?The Militants Reject Modern Ideas in Favor of Traditional Muslim Theology?
No. Although Islamic hard-liners long to return to an idealized seventh-century
existence, they have little compunction about embracing the tools that modernity
provides. Their purported medievalism has not deterred militants from effectively
using the Internet and videocassettes to mobilize the faithful.
At the ideological level,
prominent thinkers such as Sayyid Qutb and Abu Ala Maududi have borrowed heavily from the organizational tactics of secular leftist
and anarchist revolutionaries. Their concept of the vanguard is influenced
by Leninist theory. Qutb's most important work, Ma'alim fi'l-tariq (Milestones),
reads in part like an Islamicized Communist Manifesto.A commonly used Arabic
word in the names of militant groups is Hizb (as in Lebanon's Hizb Allah, or
Hezbollah), which means ?party??another modern concept.

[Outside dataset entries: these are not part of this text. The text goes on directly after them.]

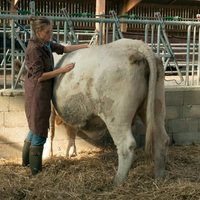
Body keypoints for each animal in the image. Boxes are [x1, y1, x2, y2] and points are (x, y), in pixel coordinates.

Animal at [51, 38, 169, 186]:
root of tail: (137, 46)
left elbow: (50, 133)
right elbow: (70, 131)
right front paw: (71, 153)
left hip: (116, 116)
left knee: (126, 146)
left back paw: (117, 181)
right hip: (156, 107)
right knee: (161, 138)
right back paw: (159, 177)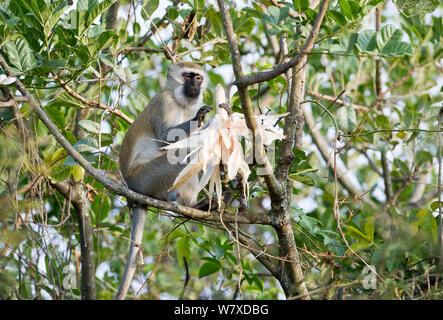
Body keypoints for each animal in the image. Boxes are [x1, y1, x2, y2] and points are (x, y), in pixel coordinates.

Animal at [116, 62, 213, 300]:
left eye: (198, 77)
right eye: (188, 76)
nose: (195, 84)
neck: (180, 102)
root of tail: (132, 188)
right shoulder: (165, 103)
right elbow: (166, 139)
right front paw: (202, 120)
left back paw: (194, 205)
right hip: (147, 178)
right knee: (186, 153)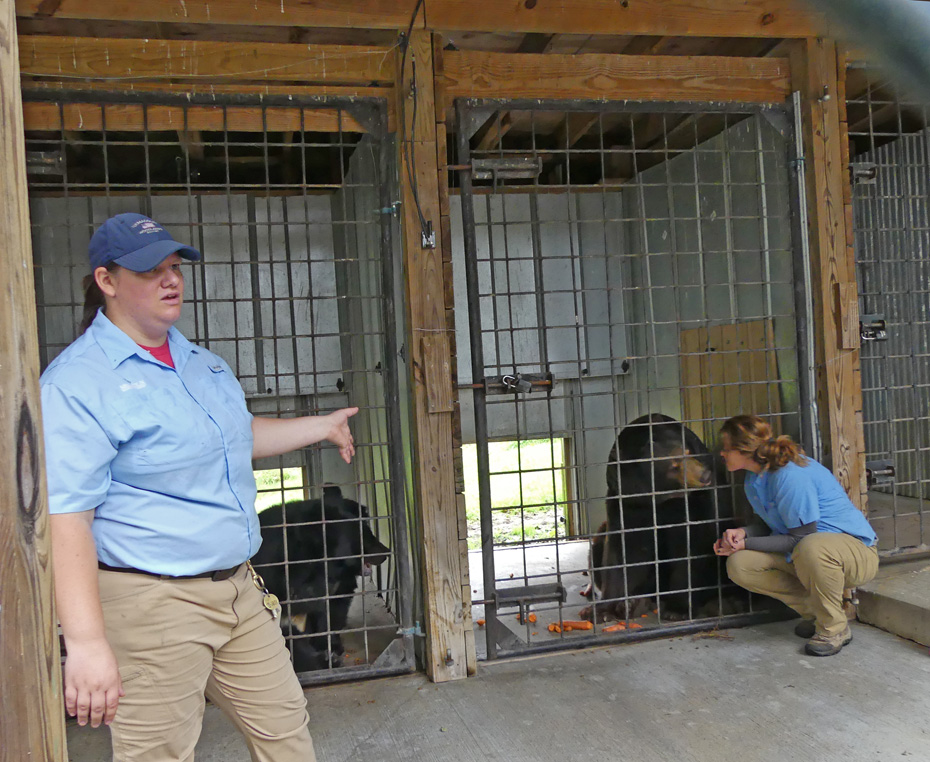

In fact, the militants often couch their grievances in Third-Worldist terms familiar to any contemporary antiglobalization activist. One recent document purporting to come from bin Laden berates the United States for failing to ratify the Kyoto agreement on climate change. Egyptian militant leader Ayman al-Zawahiri has decried multinational companies as a major evil. Mohammed Atta,
one of the September 11 hijackers, once told a friend how angered he was by
a world economic system that meant Egyptian farmers grew cash crops such as
strawberries for the West while the country's own people could barely afford
bread. In all these cases, the militants are framing modern political concerns,
including social justice, within a mythic and religious narrative. They do
not reject modernization per se, but they resent their failure to benefit from
that modernization.
Also, within the context of Islamic observance, these new Sunni militants
are not considered traditionalists, but radical reformers, because they reject
the authority of the established clergy and demand the right to interpret doctrine
themselves, despite a general lack of academic credentials on the part of leading figures such as bin Laden or Zawahiri.